As cool as Erica Slaughter is, part of me actually wants to see her killed off so James can take her place and learn about all this monster stuff. Probably won’t happen. But could be cool.

TITLE: Detective Comics #1017
AUTHOR: Tom Taylor
ARTIST: Fernando Blanco. Cover by Tony Daniel.
COLORIST: John Kalisz
LETTERER: Travis Lanham
RELEASED: December 11, 2019

A nice little one-and-done. I like when they do these. In the context of Detective Comics, it reminds me of Paul Dini’s run all those years ago.

Our story deals with missing children at the Martha Wayne Orphanage in Gotham. Taylor shows us a more sensitive and empathetic side of Batman and Robin. Also, the art in this issue really stands out, as Kalisz uses a more saturated color palette, while our inks are darker. He even gives us a sort of saturated sepia tone for the opening flashback that sets the scene really well.

TITLE: Go Go Power Rangers #26
AUTHORS: Ryan Parrott, Sina Grace
ARTISTS: Francesco Mortarino
COLORIST: Raul Angulo
LETTERER: Ed Dukeshire
RELEASED: December 11, 2019

One of the big selling points of this book early on was it was set in the pre-Green Ranger days. Tommy, one way or another, inevitably pulls focus from the other characters. It’s a little sad that the emphasis has shifted that way.

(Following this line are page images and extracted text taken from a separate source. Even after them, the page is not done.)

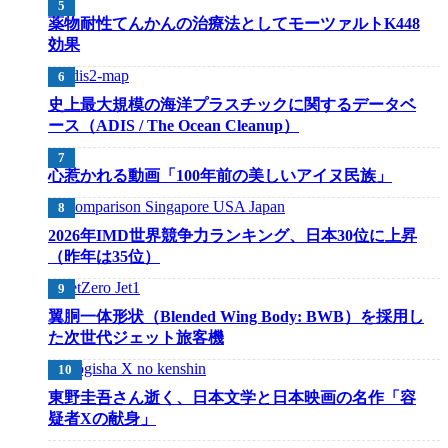
薬物耐性てんかんの治療法としてモーツァルトK448
効果
史上最大規模の海洋プラスチックに関するデータベ
ース（ADIS / The Ocean Cleanup）
心惹かれる動画「100年前の美しいアイヌ民族」
2026年IMD世界競争力ランキング、日本30位に上昇
（昨年は35位）
翼胴一体形状（Blended Wing Body: BWB）を採用し
た次世代ジェット旅客機
東野圭吾さん逝く、日本文学と日本映画の名作「容
疑者Xの献身」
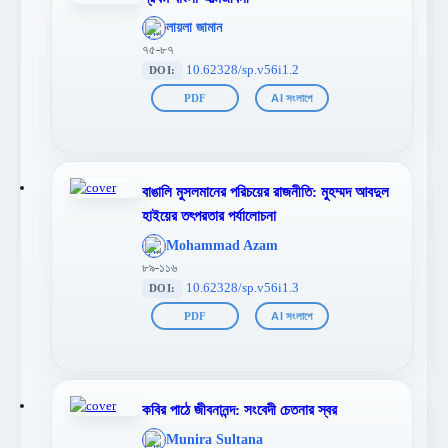
';
লায়লা জামান
};">
৭৫-৮৭
10.62328/sp.v56i1.2
DOI:
PDF
AI সংলাপে
বাঙালি মুসলমানের পরিচয়ের রাজনীতি: মুহম্মদ আবদুল
হাইয়ের তৎপরতার পর্যালোচনা
';
Mohammad Azam
};">
৮৯-১১৬
10.62328/sp.v56i1.3
DOI:
PDF
AI সংলাপে
কবির পাঠে জীবনানন্দ: সংবেদী চেতনার স্বর
';
Munira Sultana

But Parrott is still the best PR writer we’ve seen from this BOOM! Studios run with the license. Oddly enough, what I enjoyed most about this issue was a flashback to Tommy eating a meal with Rita at the palace. As a kid, I always wanted to see him in there interacting with the other villains.

TITLE: Dying is Easy #1 (of 5)
AUTHOR: Joe Hill
ARTIST: Martin Simmonds. Cover by J. Lou.
COLOR ASSISTANT: Dee Cunniffe
LETTERER: Shawn Lee
RELEASED: December 11, 2019

Cop turned stand-up comic. Now there’s something you don’t see every day.

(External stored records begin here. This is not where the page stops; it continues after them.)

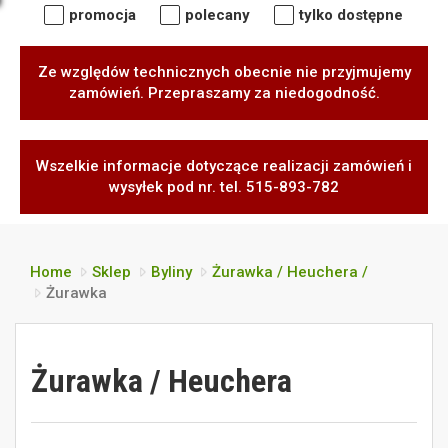
promocja
polecany
tylko dostępne
Ze względów technicznych obecnie nie przyjmujemy
zamówień. Przepraszamy za niedogodność.
Wszelkie informacje dotyczące realizacji zamówień i
wysyłek pod nr. tel. 515-893-782
Home
Sklep
Byliny
Żurawka / Heuchera /
Żurawka
Żurawka / Heuchera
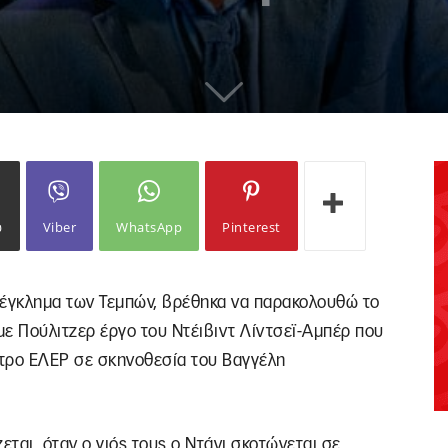
ω
Viber
WhatsApp
Pinterest
ο έγκλημα των Τεμπών, βρέθηκα να παρακολουθώ το
με Πούλιτζερ έργο του Ντέιβιντ Λίντσεϊ-Αμπέρ που
ατρο ΕΛΕΡ σε σκηνοθεσία του Βαγγέλη
εται, όταν ο γιός τους ο Ντάνι σκοτώνεται σε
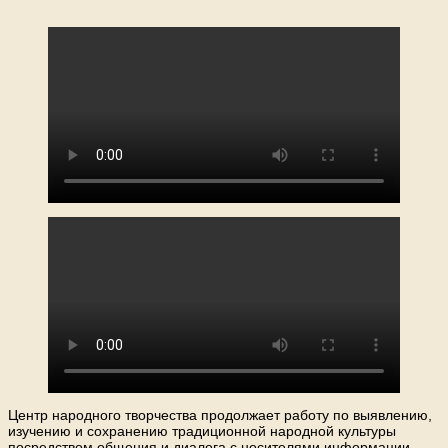
Центр народного творчества продолжает работу по выявлению,
изучению и сохранению традиционной народной культуры
посредством общения и диалога с носителями информации.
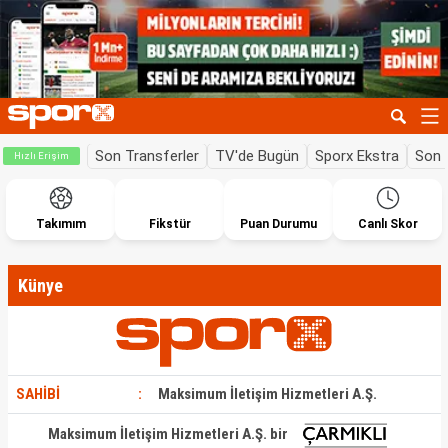
Son Transferler
TV'de Bugün
Sporx Ekstra
Son 
Hızlı Erişim
Takımım
Fikstür
Puan Durumu
Canlı Skor
Künye
SAHİBİ
:
Maksimum İletişim Hizmetleri A.Ş.
Maksimum İletişim Hizmetleri A.Ş. bir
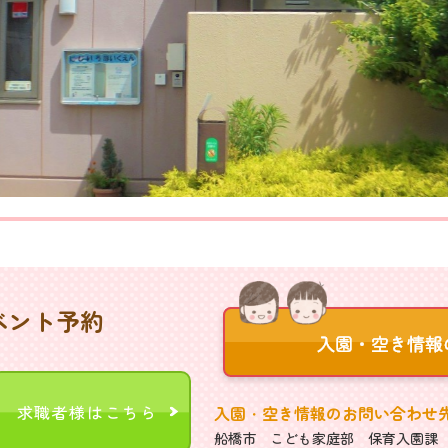
ベント予約
求職者様はこちら
入園・空き情報のお問い合わせ
船橋市 こども家庭部 保育入園課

If grim-and-gritty is your thing, this book is right up your alley. If there’s a seedy underbelly to the world of stand-up, this book is smack in the middle of it. Simmonds and Cunniffe do a tremendous job using the colors to create an ominous, foreboding vibe. Ultimately, that pays off on the last page…

Fittingly, the book also manages to be funny in a black comedy sort of way. I’m not totally sold yet, but I may indeed be back for more.